Stream Query Denoising for Vectorized HD Map Construction
Shuo Wang, Fan Jia, Yingfei Liu, Yucheng Zhao, Zehui Chen, Tiancai Wang, Chi Zhang, Xiangyu Zhang, Feng Zhao
TL;DR
This work tackles the challenge of incorporating temporal information into streaming, vectorized HD-map construction. It introduces Stream Query Denoising (SQD), a training-time strategy that denoises the previous-frame ground truth to simulate stream-query predictions, enabling the model to learn temporal consistency for map elements. SQD comprises normal query denoising for curve perturbations and a dedicated stream denoising pathway with Adaptive Temporal Matching and Dynamic Query Noising, all guided by a joint loss that couples map predictions with denoising predictions. Empirical results on nuScenes and Argoverse2 show that SQD-MapNet surpasses prior streaming approaches across short and long perception ranges, with ablations highlighting the value of ATM and dynamic noise; the method significantly advances robust, temporally coherent HD-map construction for autonomous driving.
Abstract
To enhance perception performance in complex and extensive scenarios within the realm of autonomous driving, there has been a noteworthy focus on temporal modeling, with a particular emphasis on streaming methods. The prevailing trend in streaming models involves the utilization of stream queries for the propagation of temporal information. Despite the prevalence of this approach, the direct application of the streaming paradigm to the construction of vectorized high-definition maps (HD-maps) fails to fully harness the inherent potential of temporal information. This paper introduces the Stream Query Denoising (SQD) strategy as a novel approach for temporal modeling in high-definition map (HD-map) construction. SQD is designed to facilitate the learning of temporal consistency among map elements within the streaming model. The methodology involves denoising the queries that have been perturbed by the addition of noise to the ground-truth information from the preceding frame.

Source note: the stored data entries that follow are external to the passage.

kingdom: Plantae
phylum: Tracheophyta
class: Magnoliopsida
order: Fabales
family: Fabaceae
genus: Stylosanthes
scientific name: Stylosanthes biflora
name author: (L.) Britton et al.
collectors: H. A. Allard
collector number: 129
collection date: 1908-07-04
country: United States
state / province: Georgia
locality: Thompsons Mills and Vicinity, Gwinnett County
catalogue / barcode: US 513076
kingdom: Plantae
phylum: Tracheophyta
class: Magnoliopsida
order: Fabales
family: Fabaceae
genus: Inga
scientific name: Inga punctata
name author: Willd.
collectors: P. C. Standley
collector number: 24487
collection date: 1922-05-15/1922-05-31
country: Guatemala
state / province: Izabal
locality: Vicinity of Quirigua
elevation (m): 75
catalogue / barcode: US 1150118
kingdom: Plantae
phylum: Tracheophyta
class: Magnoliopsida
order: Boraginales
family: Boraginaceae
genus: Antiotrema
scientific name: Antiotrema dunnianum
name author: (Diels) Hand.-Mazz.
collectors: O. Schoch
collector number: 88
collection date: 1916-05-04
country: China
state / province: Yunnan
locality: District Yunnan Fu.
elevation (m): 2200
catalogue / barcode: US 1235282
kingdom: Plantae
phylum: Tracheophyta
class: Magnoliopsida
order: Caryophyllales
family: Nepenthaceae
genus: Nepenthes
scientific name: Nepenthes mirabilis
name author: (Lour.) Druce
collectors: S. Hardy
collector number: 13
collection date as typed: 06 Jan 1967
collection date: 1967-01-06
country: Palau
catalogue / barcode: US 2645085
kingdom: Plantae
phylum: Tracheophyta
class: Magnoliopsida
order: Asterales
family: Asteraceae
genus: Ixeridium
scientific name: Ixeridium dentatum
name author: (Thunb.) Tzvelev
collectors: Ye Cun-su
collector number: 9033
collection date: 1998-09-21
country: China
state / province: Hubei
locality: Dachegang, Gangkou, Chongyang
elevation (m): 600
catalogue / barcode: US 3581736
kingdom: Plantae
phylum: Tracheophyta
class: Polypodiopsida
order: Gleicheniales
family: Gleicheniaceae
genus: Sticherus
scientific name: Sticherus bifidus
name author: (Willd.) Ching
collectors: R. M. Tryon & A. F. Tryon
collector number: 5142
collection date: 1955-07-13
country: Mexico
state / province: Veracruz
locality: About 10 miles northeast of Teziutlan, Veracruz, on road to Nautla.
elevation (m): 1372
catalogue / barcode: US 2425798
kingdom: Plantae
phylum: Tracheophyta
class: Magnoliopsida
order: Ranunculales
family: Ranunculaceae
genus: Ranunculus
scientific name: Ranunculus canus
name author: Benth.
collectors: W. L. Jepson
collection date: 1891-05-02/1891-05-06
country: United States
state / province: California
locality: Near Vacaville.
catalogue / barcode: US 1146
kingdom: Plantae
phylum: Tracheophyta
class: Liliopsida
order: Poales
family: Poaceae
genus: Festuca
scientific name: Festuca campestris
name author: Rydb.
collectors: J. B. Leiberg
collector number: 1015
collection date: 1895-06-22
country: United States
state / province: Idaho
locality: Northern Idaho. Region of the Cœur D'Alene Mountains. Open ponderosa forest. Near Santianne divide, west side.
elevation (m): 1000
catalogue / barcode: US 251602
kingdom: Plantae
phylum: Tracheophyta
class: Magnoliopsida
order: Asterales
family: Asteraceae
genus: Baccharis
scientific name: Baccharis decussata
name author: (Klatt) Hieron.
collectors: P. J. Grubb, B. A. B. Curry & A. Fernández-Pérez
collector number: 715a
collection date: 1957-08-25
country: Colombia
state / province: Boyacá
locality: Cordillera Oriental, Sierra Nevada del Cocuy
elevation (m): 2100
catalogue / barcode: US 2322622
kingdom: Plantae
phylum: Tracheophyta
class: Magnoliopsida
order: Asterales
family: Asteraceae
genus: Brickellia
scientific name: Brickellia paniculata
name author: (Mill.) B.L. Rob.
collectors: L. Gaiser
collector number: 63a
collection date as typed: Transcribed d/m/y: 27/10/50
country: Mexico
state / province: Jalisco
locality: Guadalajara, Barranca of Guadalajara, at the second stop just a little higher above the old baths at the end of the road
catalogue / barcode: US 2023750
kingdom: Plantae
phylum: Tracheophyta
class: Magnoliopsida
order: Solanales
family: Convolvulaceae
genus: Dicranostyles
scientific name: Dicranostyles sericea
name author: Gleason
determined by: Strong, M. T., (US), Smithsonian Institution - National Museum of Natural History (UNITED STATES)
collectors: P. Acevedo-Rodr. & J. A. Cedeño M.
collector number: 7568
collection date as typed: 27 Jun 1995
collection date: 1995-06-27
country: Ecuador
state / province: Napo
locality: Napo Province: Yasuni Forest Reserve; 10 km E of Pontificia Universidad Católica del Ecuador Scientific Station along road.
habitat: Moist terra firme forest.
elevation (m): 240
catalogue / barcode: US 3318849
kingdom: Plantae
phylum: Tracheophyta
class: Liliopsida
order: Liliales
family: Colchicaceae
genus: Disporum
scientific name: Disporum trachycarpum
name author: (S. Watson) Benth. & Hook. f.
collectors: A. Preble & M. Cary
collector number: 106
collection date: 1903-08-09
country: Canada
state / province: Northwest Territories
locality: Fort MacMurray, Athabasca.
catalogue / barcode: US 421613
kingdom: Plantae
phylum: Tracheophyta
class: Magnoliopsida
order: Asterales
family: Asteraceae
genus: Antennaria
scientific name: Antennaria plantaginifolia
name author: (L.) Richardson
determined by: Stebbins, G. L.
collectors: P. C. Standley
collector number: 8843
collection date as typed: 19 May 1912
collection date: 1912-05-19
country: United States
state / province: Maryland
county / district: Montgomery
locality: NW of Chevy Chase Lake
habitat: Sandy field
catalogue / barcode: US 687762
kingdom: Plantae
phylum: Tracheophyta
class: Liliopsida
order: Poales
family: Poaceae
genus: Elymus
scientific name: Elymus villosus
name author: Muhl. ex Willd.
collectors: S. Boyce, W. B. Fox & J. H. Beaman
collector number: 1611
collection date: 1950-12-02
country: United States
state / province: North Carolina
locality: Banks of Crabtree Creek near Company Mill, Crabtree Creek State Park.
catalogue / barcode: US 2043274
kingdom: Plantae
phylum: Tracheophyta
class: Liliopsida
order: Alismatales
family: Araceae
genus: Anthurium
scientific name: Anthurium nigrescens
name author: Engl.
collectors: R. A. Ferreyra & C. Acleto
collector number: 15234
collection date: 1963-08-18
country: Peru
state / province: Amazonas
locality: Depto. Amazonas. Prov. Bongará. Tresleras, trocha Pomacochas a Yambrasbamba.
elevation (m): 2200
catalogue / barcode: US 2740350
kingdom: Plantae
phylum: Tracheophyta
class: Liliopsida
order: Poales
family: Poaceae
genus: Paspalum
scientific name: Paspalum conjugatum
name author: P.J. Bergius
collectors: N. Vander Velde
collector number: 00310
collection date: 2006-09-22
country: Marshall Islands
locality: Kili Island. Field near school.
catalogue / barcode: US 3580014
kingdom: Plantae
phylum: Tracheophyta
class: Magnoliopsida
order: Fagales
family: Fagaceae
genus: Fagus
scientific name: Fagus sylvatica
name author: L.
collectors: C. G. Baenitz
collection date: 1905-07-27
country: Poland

This denoising process aims to reconstruct the ground-truth information for the current frame, thereby simulating the prediction process inherent in stream queries. The SQD strategy can be applied to those streaming methods (e.g., StreamMapNet) to enhance the temporal modeling. The proposed SQD-MapNet is the StreamMapNet equipped with SQD. Extensive experiments on nuScenes and Argoverse2 show that our method is remarkably superior to other existing methods across all settings of close range and long range. The code will be available soon.